Ce qui fait la différence entre un lapin chasseur ordinaire et celui de grand-mère

La recette de lapin chasseur façon grand-mère n’est pas une version simplifiée du classique — c’est l’inverse. C’est la version la plus exigeante, celle qui refuse la précipitation et les raccourcis.

Le lapin fermier plutôt que l’industriel : une question de texture

J’ai gardé ça en mémoire depuis mes années en brigade : un lapin fermier et un lapin industriel n’ont rien en commun une fois dans la cocotte. Le fermier, nourri au foin et aux légumes, a une chair dense, légèrement rosée, avec une graisse bien répartie entre les morceaux. L’industriel rend de l’eau à la cuisson et finit caoutchouteux.

Pour 4 à 6 personnes, comptez un lapin entier de 1,2 à 1,8 kg. Demandez à votre boucher de le découper en 8 morceaux : les deux cuisses, le râble coupé en deux ou trois tronçons, les épaules. Ce geste vous fait gagner vingt minutes et garantit une cuisson homogène.

La cuisson longue et douce, clé d’une viande fondante

Le terme « chasseur » désigne une sauce classique de la cuisine française : vin blanc sec, échalotes, champignons, souvent quelques tomates. Elle est héritée des cuisines de chasse où il fallait attendrir des gibiers robustes sur un feu de camp.
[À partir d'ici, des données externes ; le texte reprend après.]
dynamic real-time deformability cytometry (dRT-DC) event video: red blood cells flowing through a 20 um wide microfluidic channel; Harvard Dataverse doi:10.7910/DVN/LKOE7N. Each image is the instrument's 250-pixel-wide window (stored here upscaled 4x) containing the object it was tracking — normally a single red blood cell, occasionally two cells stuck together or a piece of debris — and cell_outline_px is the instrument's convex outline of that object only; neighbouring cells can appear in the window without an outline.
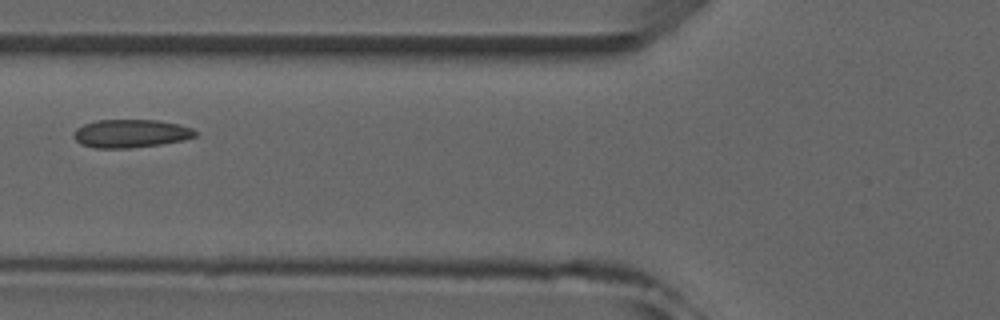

Le lapin domestique est moins coriace, mais la logique reste la même : cuisson lente à feu très doux, minimum une heure, pour que le collagène se dissolve dans la sauce.

C’est le genre de détail qui change tout : une flamme trop vive et la viande se contracte, perd son jus, devient sèche. Un frémissement à peine visible à la surface de la cocotte, c’est l’objectif.

Les petits gestes transmis de génération en génération

« Singer » la viande. Saupoudrer de farine après le dorage. Épaissit naturellement la sauce sans grumeaux. Déglacer au vin blanc à température ambiante plutôt que glacé évite le choc thermique qui durcit la chair. Ajouter les champignons en toute fin seulement. Ces trois réflexes traversent le temps pour une raison simple : ils fonctionnent.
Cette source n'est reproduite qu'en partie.